Because Earth’s current extinction rate is 1,000 times the normal background rate, scientists believe we’re at the start of the sixth mass extinction.
What does extinction look like? I visited a large display case at Carnegie Museum’s Bird Hall to find out.
In the case of extinct birds, each species has a story. The reason for extinction is often well known but the exact date of disappearance is usually obscure, though there are exceptions.
Take, for instance, the passenger pigeon (Ectopistes migratorius) shown above. Native to eastern North America, we would have seen passenger pigeons in Pennsylvania if we’d lived 200 years ago but relentless uncontrolled hunting wiped out their population until it crashed. The last passenger pigeon died in captivity on 1 September 1914 in the Cincinnati Zoo. Extinction was caused by humans because we liked to eat them.
The Guadalupe storm-petrel (Oceanodroma macrodactyla) disappeared more quietly. Always hard to distinguish from its close relative, Leach’s storm-petrel, this bird nested only on Guadalupe Island off the coast of Mexico’s Baja California. Cats were introduced there in the late 19th century and by 1912 no storm-petrels could be found. According to Wikipedia, “Only old, abandoned burrows and the decayed remains of storm petrels killed by cats were found in the years thereafter.” Extinction was caused by cats introduced by humans.

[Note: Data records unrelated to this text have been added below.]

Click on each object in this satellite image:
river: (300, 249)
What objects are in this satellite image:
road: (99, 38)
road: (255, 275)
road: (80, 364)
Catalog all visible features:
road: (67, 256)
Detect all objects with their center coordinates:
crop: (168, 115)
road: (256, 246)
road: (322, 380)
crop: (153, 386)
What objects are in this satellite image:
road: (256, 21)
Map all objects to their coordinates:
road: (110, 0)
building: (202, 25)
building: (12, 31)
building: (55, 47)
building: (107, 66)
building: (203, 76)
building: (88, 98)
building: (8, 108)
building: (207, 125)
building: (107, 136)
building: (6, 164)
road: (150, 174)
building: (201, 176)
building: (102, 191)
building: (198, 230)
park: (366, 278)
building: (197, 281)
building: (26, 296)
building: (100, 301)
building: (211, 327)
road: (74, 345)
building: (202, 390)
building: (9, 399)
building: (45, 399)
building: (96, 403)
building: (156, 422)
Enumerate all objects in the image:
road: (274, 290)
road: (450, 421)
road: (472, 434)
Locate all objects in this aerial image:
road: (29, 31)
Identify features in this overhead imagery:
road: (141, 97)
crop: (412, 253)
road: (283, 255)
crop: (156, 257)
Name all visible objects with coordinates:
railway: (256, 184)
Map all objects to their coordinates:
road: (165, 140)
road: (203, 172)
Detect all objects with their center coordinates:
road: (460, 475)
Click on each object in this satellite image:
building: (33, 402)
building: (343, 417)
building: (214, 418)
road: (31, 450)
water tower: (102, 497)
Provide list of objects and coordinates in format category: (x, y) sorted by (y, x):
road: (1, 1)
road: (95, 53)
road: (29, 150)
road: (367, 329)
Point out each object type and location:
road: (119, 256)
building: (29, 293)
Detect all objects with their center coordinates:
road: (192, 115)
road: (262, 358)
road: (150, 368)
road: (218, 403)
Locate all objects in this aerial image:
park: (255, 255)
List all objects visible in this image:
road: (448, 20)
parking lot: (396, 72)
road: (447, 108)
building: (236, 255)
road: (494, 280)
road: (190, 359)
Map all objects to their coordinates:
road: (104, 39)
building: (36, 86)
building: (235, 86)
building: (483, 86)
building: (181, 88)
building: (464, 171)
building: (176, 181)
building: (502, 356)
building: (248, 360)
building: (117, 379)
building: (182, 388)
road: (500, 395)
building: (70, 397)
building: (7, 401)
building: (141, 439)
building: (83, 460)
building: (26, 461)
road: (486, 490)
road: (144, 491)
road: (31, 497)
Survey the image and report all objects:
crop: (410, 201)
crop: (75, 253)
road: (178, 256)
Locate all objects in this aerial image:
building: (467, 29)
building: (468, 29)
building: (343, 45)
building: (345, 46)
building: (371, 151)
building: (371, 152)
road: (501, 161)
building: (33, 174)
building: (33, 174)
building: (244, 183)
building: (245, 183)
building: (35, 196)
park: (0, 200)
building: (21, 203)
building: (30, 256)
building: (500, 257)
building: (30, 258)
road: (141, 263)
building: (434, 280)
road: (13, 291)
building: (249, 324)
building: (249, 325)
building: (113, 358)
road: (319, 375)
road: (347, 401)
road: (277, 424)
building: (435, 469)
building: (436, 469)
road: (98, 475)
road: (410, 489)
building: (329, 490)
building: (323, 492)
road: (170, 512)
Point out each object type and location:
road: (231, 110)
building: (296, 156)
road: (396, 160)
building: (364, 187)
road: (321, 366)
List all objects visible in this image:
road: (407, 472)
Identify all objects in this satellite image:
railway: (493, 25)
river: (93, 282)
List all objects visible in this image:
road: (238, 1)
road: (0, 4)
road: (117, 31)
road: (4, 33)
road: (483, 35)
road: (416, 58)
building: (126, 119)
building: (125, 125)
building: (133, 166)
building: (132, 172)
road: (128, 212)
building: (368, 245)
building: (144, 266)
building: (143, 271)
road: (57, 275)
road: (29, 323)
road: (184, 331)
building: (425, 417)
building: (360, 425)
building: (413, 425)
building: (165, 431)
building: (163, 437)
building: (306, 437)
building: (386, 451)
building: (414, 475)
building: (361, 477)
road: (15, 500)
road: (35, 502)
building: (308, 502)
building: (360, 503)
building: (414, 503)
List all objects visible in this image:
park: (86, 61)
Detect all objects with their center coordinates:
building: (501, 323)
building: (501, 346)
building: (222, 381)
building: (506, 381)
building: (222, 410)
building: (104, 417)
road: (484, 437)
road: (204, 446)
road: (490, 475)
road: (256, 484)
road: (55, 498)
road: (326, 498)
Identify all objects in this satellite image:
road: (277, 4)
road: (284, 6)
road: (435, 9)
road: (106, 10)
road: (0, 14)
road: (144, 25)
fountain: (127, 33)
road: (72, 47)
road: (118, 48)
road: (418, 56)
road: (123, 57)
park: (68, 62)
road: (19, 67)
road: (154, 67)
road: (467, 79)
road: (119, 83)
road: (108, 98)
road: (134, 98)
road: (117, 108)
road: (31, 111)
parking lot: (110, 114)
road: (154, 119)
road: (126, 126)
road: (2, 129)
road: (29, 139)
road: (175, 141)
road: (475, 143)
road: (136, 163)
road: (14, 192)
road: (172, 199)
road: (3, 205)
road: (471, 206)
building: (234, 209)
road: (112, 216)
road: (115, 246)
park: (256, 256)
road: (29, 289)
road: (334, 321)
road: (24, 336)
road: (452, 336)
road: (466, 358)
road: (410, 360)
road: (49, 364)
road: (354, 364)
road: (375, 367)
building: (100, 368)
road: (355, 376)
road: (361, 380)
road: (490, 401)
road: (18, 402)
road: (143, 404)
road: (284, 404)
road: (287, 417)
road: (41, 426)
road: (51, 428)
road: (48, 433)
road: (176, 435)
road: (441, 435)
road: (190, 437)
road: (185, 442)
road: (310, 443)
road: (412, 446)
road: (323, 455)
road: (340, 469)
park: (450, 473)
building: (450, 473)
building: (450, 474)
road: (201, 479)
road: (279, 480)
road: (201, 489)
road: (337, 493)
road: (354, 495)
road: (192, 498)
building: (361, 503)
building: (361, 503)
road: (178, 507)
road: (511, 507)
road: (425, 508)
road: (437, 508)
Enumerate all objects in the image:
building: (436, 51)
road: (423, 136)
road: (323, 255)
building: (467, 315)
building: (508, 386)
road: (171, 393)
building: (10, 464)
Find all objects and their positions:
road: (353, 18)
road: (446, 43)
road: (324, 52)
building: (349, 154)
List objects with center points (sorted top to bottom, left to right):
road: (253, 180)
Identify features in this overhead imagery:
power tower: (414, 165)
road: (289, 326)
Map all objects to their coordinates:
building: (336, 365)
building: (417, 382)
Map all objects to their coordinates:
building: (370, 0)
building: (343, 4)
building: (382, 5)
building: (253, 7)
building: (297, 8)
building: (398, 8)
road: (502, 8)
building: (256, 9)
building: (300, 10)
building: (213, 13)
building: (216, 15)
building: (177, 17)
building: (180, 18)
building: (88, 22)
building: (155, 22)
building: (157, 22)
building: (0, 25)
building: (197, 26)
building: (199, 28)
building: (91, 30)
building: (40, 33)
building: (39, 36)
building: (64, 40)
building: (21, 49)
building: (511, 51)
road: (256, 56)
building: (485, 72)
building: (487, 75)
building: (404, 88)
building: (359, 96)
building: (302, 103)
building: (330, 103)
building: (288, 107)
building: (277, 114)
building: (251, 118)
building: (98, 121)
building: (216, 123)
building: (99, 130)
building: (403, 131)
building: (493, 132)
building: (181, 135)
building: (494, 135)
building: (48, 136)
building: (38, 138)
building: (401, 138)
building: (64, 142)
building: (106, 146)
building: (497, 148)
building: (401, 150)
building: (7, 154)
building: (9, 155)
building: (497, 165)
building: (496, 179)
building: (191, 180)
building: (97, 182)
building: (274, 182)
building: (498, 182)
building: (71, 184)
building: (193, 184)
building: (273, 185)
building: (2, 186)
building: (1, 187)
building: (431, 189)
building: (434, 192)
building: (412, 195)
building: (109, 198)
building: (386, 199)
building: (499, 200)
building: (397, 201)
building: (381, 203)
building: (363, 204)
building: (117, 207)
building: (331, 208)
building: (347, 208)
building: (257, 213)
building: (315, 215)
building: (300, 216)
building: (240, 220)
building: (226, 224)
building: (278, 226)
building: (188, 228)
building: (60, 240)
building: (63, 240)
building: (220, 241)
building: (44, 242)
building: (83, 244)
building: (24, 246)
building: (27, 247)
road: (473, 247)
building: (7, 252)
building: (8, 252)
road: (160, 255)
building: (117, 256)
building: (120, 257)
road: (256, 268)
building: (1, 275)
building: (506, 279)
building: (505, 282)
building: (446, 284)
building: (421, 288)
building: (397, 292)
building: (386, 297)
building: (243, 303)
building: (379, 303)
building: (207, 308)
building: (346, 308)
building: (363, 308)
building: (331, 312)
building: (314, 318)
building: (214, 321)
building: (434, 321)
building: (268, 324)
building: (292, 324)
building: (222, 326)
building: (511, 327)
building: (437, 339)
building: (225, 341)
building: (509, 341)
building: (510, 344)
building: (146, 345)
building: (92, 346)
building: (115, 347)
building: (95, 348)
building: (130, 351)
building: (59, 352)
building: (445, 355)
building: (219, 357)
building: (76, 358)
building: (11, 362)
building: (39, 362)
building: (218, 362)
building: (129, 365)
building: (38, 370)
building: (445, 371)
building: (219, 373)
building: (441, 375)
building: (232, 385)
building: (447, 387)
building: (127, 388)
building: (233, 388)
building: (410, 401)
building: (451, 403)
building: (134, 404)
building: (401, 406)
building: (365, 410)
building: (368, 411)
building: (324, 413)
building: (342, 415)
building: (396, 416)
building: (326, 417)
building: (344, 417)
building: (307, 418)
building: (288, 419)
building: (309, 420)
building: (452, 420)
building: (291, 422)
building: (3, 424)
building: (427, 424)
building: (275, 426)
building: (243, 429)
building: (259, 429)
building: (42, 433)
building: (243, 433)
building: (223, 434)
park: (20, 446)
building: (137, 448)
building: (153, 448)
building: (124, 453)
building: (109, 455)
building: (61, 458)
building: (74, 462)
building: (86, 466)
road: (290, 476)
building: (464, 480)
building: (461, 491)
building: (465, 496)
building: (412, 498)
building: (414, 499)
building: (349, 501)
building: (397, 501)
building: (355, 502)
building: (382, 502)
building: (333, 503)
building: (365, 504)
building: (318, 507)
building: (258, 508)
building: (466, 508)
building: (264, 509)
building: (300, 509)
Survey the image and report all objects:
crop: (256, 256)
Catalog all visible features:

The Laysan crake or Laysan rail (Porzana palmeri) couldn’t fly but that didn’t matter because he lived on the remote island of Laysan. Unfortunately his population crashed due to habitat loss when humans introduced rabbits to his island home. The final blow came in 1944 when rats jumped ship onto Laysan. Extinction was forced by two human-introduced species: rabbits and rats.
There are many stories in the case of extinct birds. Learn why they disappeared at Carnegie Museum‘s Bird Hall.